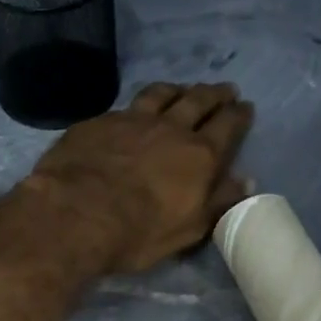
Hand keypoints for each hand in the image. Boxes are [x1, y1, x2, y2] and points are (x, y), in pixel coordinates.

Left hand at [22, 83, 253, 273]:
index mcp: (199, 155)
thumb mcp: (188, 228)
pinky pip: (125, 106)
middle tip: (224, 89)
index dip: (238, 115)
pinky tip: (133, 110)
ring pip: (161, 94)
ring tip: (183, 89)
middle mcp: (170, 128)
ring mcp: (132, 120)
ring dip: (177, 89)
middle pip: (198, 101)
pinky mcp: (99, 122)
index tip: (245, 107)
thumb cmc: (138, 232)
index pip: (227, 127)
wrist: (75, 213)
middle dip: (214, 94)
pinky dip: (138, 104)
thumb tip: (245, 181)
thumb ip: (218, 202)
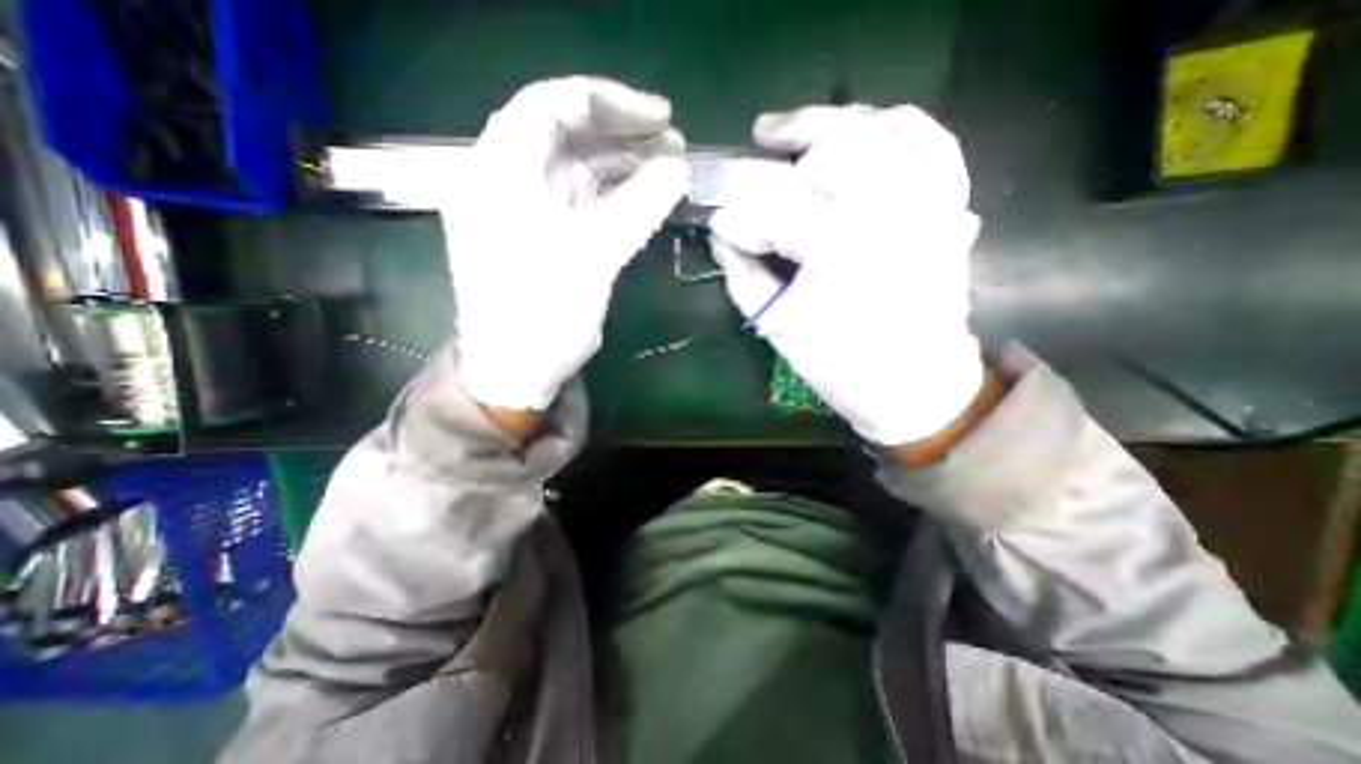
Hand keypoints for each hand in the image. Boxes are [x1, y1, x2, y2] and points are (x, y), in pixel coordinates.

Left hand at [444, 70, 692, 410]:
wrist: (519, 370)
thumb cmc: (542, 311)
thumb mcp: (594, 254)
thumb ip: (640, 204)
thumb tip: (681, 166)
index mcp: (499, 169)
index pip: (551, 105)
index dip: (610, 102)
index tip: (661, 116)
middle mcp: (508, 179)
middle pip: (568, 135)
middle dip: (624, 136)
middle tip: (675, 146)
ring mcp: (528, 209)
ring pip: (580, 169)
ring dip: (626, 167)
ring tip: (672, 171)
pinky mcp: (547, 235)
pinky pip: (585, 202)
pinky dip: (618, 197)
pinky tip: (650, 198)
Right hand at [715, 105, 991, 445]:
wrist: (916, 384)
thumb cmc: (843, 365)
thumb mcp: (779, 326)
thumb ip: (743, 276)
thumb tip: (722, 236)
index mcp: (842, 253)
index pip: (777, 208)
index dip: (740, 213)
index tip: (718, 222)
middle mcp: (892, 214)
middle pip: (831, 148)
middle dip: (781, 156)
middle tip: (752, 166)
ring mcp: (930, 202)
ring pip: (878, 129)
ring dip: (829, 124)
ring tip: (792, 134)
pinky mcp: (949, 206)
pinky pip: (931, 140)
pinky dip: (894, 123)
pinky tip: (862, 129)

...

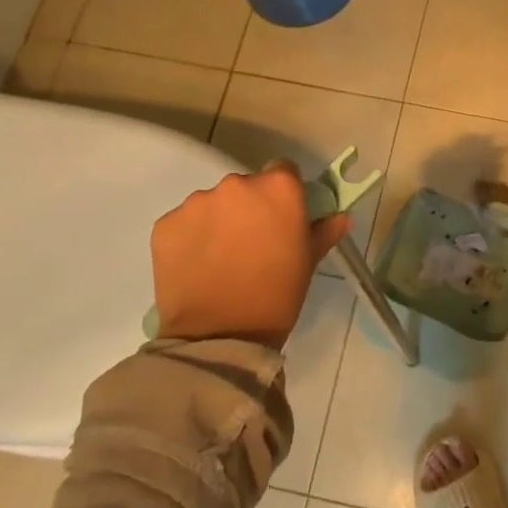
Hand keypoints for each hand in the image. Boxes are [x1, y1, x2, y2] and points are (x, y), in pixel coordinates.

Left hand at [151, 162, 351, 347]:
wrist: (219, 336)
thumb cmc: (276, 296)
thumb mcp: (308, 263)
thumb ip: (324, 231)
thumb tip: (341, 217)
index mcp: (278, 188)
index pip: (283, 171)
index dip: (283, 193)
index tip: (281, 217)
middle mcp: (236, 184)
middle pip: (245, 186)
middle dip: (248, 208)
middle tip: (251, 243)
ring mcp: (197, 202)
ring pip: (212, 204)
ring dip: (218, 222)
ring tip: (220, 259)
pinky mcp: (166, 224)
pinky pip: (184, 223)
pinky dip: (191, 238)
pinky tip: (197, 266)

### Work task
Track down every line in the entries that includes the string "Left", and copy it.

### Reply to the task
Left hand at [22, 83, 253, 273]:
Left hand at [444, 70, 692, 410]:
Left hand at [151, 162, 351, 347]:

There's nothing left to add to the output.